Repossession Law and Legal Definition
Repossession refers to taking back property through judicial processes, foreclosure, or self-help when a borrower fails to make required payments. Many types of property are subject to repossession when there are loans securing the property or liens on the property, such as houses, cars, and furnishings.
If your car payments are late or you default on your contract in any way, your creditor or lessor may have the right to repossess your car. Careful attention to contract terms and timely payment will avoid repossession, but a creditor may be willing to waive this right if the debtor can persuade them that payment will be made shortly.
In many states, creditors or lessors can legally repossess without going to court or warning you in advance, as long as they do not breach the peace. However, a person cannot enter private property to repossess property of a debtor without consent or a statutory or contractual right to do so. In addition, your creditor or lessor may be able to sell your contract to a third party, called an assignee, who may have the same rights and responsibilities as the original creditor or lessor.
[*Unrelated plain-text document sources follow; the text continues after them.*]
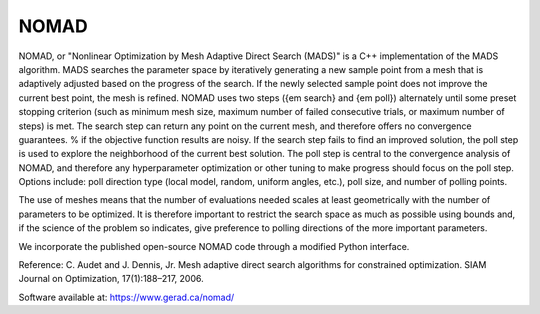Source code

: .. _nomad:


NOMAD
=====

NOMAD, or "Nonlinear Optimization by Mesh Adaptive Direct Search (MADS)" is a
C++ implementation of the MADS algorithm.
MADS searches the parameter space by iteratively generating a new sample
point from a  mesh that is adaptively adjusted based on the progress
of the search. If the newly selected sample point does not improve the current
best point, the mesh is refined. NOMAD uses   two  steps ({\em search} and
{\em poll}) alternately until some preset stopping criterion (such
as minimum mesh size, maximum number of failed consecutive trials, or maximum
number of steps) is met.
The search step can return any point on the current mesh, and therefore offers no
convergence guarantees. % if the objective function results are noisy.
If the search step fails to find an improved solution, the poll step is used to
explore  the neighborhood of the current best
solution. The poll step is central to the convergence analysis of NOMAD, and
therefore any hyperparameter optimization or other tuning to make progress should
focus on the poll step.
Options include: poll direction type (local model, random, uniform angles,
etc.), poll size, and number of polling points.

The use of meshes means that the number of evaluations needed scales at least
geometrically with the number of parameters to be optimized.
It is therefore important to restrict  the search space as much as possible
using bounds and, if the science of the problem so indicates, give preference
to polling directions of the more important parameters.

We incorporate the published open-source NOMAD code through a modified Python
interface.

Reference: C. Audet and J. Dennis, Jr. Mesh adaptive direct search algorithms for
constrained optimization. SIAM Journal on Optimization, 17(1):188–217, 2006.

Software available at: https://www.gerad.ca/nomad/
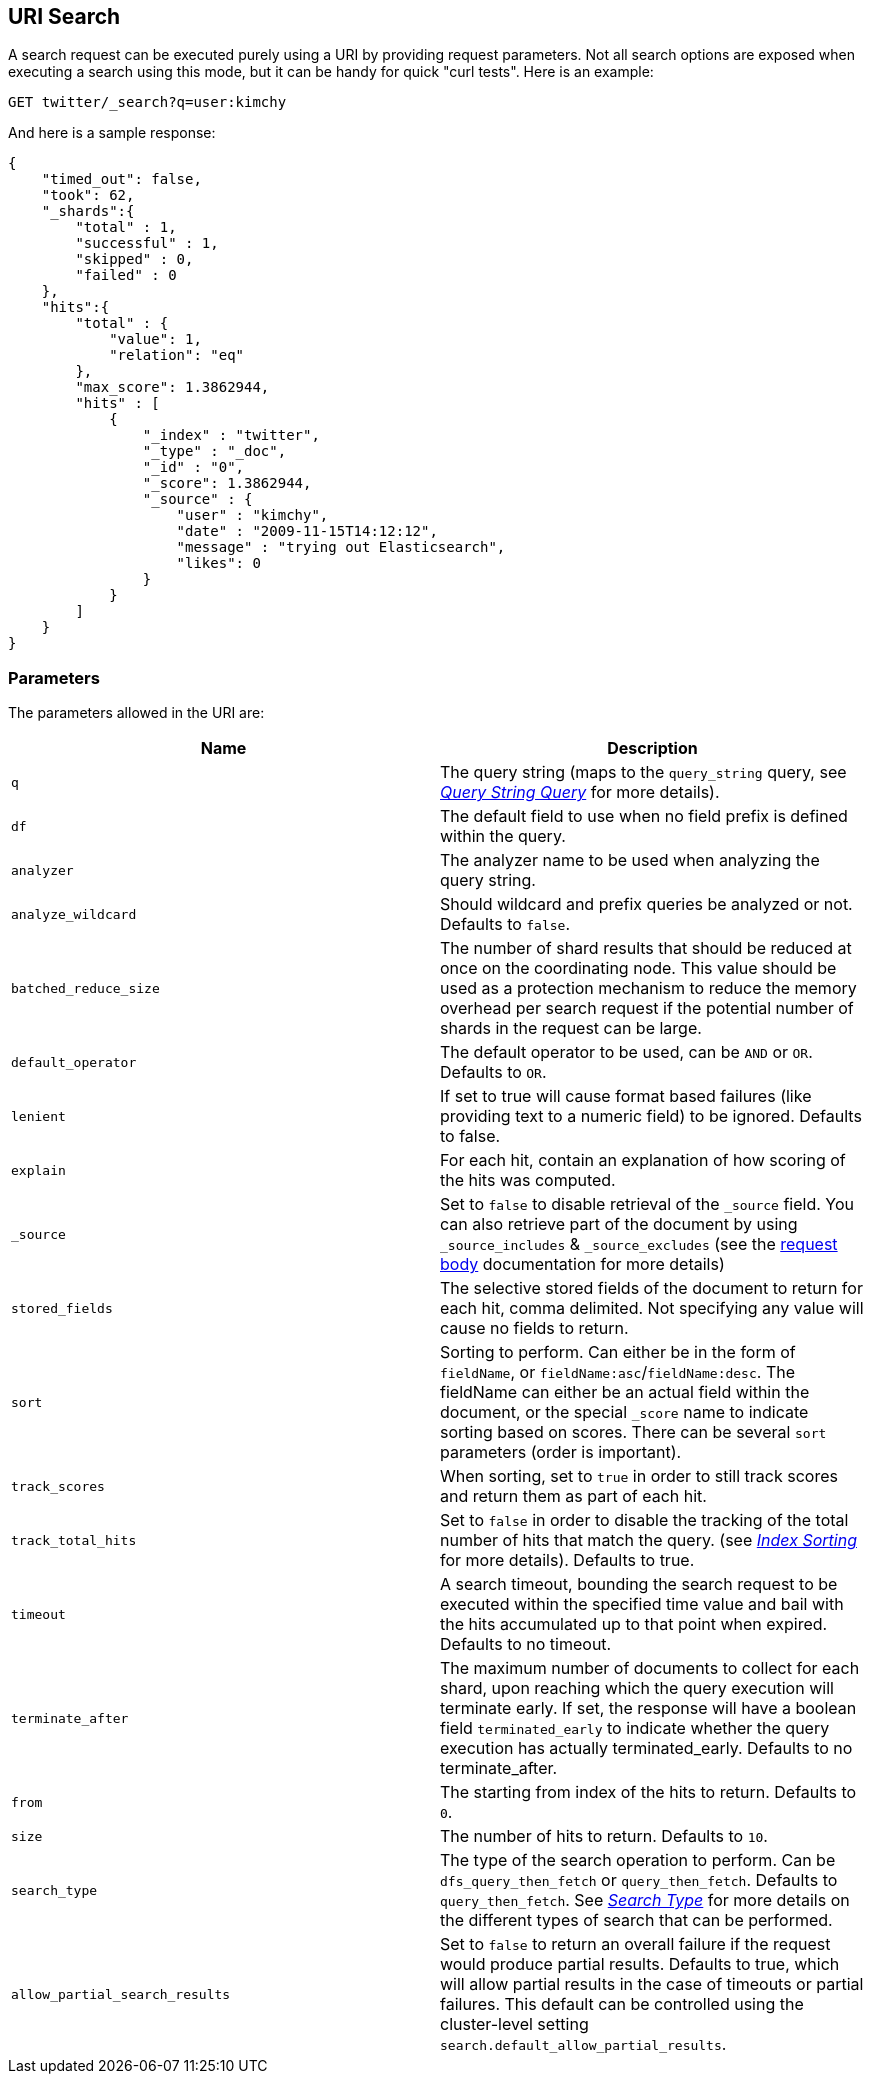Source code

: [[search-uri-request]]
== URI Search

A search request can be executed purely using a URI by providing request
parameters. Not all search options are exposed when executing a search
using this mode, but it can be handy for quick "curl tests". Here is an
example:

[source,js]
--------------------------------------------------
GET twitter/_search?q=user:kimchy
--------------------------------------------------
// CONSOLE
// TEST[setup:twitter]

And here is a sample response:

[source,js]
--------------------------------------------------
{
    "timed_out": false,
    "took": 62,
    "_shards":{
        "total" : 1,
        "successful" : 1,
        "skipped" : 0,
        "failed" : 0
    },
    "hits":{
        "total" : {
            "value": 1,
            "relation": "eq"
        },
        "max_score": 1.3862944,
        "hits" : [
            {
                "_index" : "twitter",
                "_type" : "_doc",
                "_id" : "0",
                "_score": 1.3862944,
                "_source" : {
                    "user" : "kimchy",
                    "date" : "2009-11-15T14:12:12",
                    "message" : "trying out Elasticsearch",
                    "likes": 0
                }
            }
        ]
    }
}
--------------------------------------------------
// TESTRESPONSE[s/"took": 62/"took": "$body.took"/]

[float]
=== Parameters

The parameters allowed in the URI are:

[cols="<,<",options="header",]
|=======================================================================
|Name |Description
|`q` |The query string (maps to the `query_string` query, see
<<query-dsl-query-string-query,_Query String
Query_>> for more details).

|`df` |The default field to use when no field prefix is defined within the
query.

|`analyzer` |The analyzer name to be used when analyzing the query string.

|`analyze_wildcard` |Should wildcard and prefix queries be analyzed or
not. Defaults to `false`.

|`batched_reduce_size` | The number of shard results that should be reduced
at once on the coordinating node. This value should be used as a protection
mechanism to reduce the memory overhead per search request if the potential
number of shards in the request can be large.

|`default_operator` |The default operator to be used, can be `AND` or
`OR`. Defaults to `OR`.

|`lenient` |If set to true will cause format based failures (like
providing text to a numeric field) to be ignored. Defaults to false.

|`explain` |For each hit, contain an explanation of how scoring of the
hits was computed.

|`_source`|Set to `false` to disable retrieval of the `_source` field. You can also retrieve
part of the document by using `_source_includes` & `_source_excludes` (see the <<search-request-source-filtering, request body>>
documentation for more details)

|`stored_fields` |The selective stored fields of the document to return for each hit,
comma delimited. Not specifying any value will cause no fields to return.

|`sort` |Sorting to perform. Can either be in the form of `fieldName`, or
`fieldName:asc`/`fieldName:desc`. The fieldName can either be an actual
field within the document, or the special `_score` name to indicate
sorting based on scores. There can be several `sort` parameters (order
is important).

|`track_scores` |When sorting, set to `true` in order to still track
scores and return them as part of each hit.

|`track_total_hits` |Set to `false` in order to disable the tracking
of the total number of hits that match the query.
(see <<index-modules-index-sorting,_Index Sorting_>> for more details).
Defaults to true.

|`timeout` |A search timeout, bounding the search request to be executed
within the specified time value and bail with the hits accumulated up to
that point when expired. Defaults to no timeout.

|`terminate_after` |The maximum number of documents to collect for
each shard, upon reaching which the query execution will terminate early.
If set, the response will have a boolean field `terminated_early` to
indicate whether the query execution has actually terminated_early.
Defaults to no terminate_after.

|`from` |The starting from index of the hits to return. Defaults to `0`.

|`size` |The number of hits to return. Defaults to `10`.

|`search_type` |The type of the search operation to perform. Can be
`dfs_query_then_fetch` or `query_then_fetch`.
Defaults to `query_then_fetch`. See
<<search-request-search-type,_Search Type_>> for
more details on the different types of search that can be performed.

|`allow_partial_search_results` |Set to `false` to return an overall failure if the request would produce
partial results. Defaults to true, which will allow partial results in the case of timeouts
or partial failures. This default can be controlled using the cluster-level setting
`search.default_allow_partial_results`.
|=======================================================================
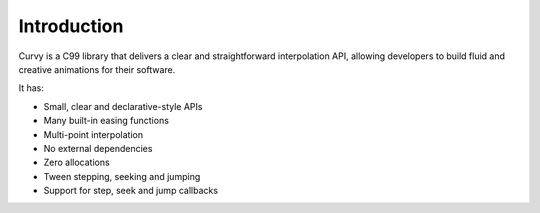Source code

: Introduction
============

Curvy is a C99 library that delivers a clear and straightforward
interpolation API, allowing developers to build fluid and creative
animations for their software.

It has:

- Small, clear and declarative-style APIs
- Many built-in easing functions
- Multi-point interpolation
- No external dependencies
- Zero allocations
- Tween stepping, seeking and jumping
- Support for step, seek and jump callbacks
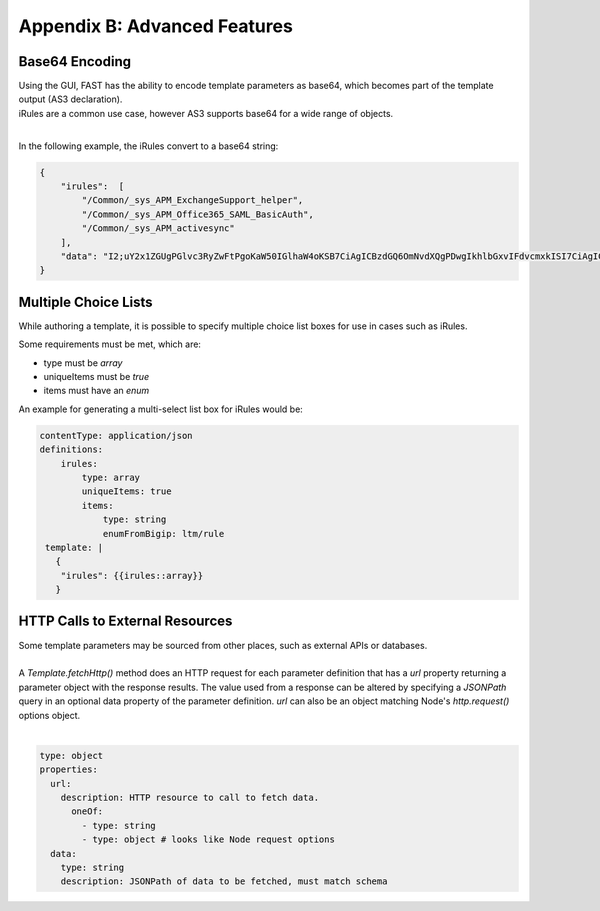.. _advanced:

Appendix B: Advanced Features
=============================


Base64 Encoding
---------------

| Using the GUI, FAST has the ability to encode template parameters as base64, which becomes part of the template output (AS3 declaration).  
| iRules are a common use case, however AS3 supports base64 for a wide range of objects.
|

In the following example, the iRules convert to a base64 string:

.. code-block:: json

    { 
        "irules":  [
            "/Common/_sys_APM_ExchangeSupport_helper",
            "/Common/_sys_APM_Office365_SAML_BasicAuth",
            "/Common/_sys_APM_activesync"
        ],
        "data": "I2;uY2x1ZGUgPGlvc3RyZwFtPgoKaW50IGlhaW4oKSB7CiAgICBzdGQ6OmNvdXQgPDwgIkhlbGxvIFdvcmxkISI7CiAgICByZXR1cm4gMDsKfQo="
    }


.. seealso:: `AS3 Schema Reference <https://clouddocs.f5.com/products/extensions/f5-appsvcs-extension/latest/refguide/schema-reference.html>`_ for a full list of **f5base64** fields.


Multiple Choice Lists
---------------------

While authoring a template, it is possible to specify multiple choice list boxes for use in cases such as iRules.

.. image:: iRuleList.png
   :width: 800

Some requirements must be met, which are:

* type must be *array*
* uniqueItems must be *true*
* items must have an *enum*

An example for generating a multi-select list box for iRules would be:

.. code-block:: yaml

    contentType: application/json             
    definitions:                                                                                                           
        irules:                                            
            type: array                                                                     
            uniqueItems: true                                                                  
            items:          
                type: string                              
                enumFromBigip: ltm/rule                      
     template: |                                                          
       {                                                                        
        "irules": {{irules::array}}                                                                   
       }   


HTTP Calls to External Resources
--------------------------------

| Some template parameters may be sourced from other places, such as external APIs or databases.
|

| A *Template.fetchHttp()* method does an HTTP request for each parameter definition that has a *url* property returning a parameter object with the response results. The value used from a response can be altered by specifying a *JSONPath* query in an optional data property of the parameter definition. *url* can also be an object matching Node's *http.request()* options object.
|

.. code-block:: yaml

   type: object
   properties:
     url:
       description: HTTP resource to call to fetch data.
         oneOf:
           - type: string
           - type: object # looks like Node request options
     data:
       type: string
       description: JSONPath of data to be fetched, must match schema
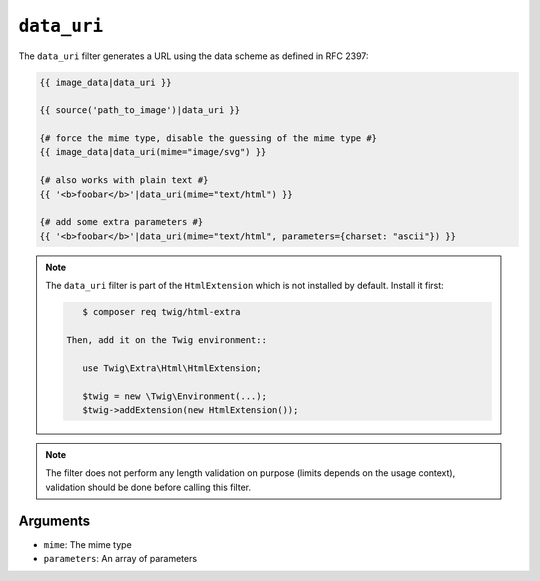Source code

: ``data_uri``
============

.. versionadded:: 2.12
    The ``data_uri`` filter was added in Twig 2.12.

The ``data_uri`` filter generates a URL using the data scheme as defined in RFC
2397:

.. code-block:: twig

    {{ image_data|data_uri }}

    {{ source('path_to_image')|data_uri }}

    {# force the mime type, disable the guessing of the mime type #}
    {{ image_data|data_uri(mime="image/svg") }}

    {# also works with plain text #}
    {{ '<b>foobar</b>'|data_uri(mime="text/html") }}

    {# add some extra parameters #}
    {{ '<b>foobar</b>'|data_uri(mime="text/html", parameters={charset: "ascii"}) }}

.. note::

    The ``data_uri`` filter is part of the ``HtmlExtension`` which is not
    installed by default. Install it first:

    .. code-block:: bash

        $ composer req twig/html-extra

     Then, add it on the Twig environment::

        use Twig\Extra\Html\HtmlExtension;

        $twig = new \Twig\Environment(...);
        $twig->addExtension(new HtmlExtension());

.. note::

    The filter does not perform any length validation on purpose (limits depends
    on the usage context), validation should be done before calling this filter.

Arguments
---------

* ``mime``: The mime type
* ``parameters``: An array of parameters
You have the right to get the car repossessed back by paying the overdue amount, plus any fines and costs. These can be rather steep. If you can't or won't pay, the repossessor must give you notice of the auction. You can bid on your own car. If they get less than you owe as the winning bid (which is usually the case), you'll owe the rest. You are entitled to get your belongings which were inside the car back, but only within the short period of time in your contract. However, some state laws limit the ways a creditor or lessor can repossess and sell a vehicle to reduce or eliminate your debt. If any rules are violated, the creditor or lessor may be required to pay you damages.
The specific contract terms and local laws should be consulted for applicable requirements in each particular case.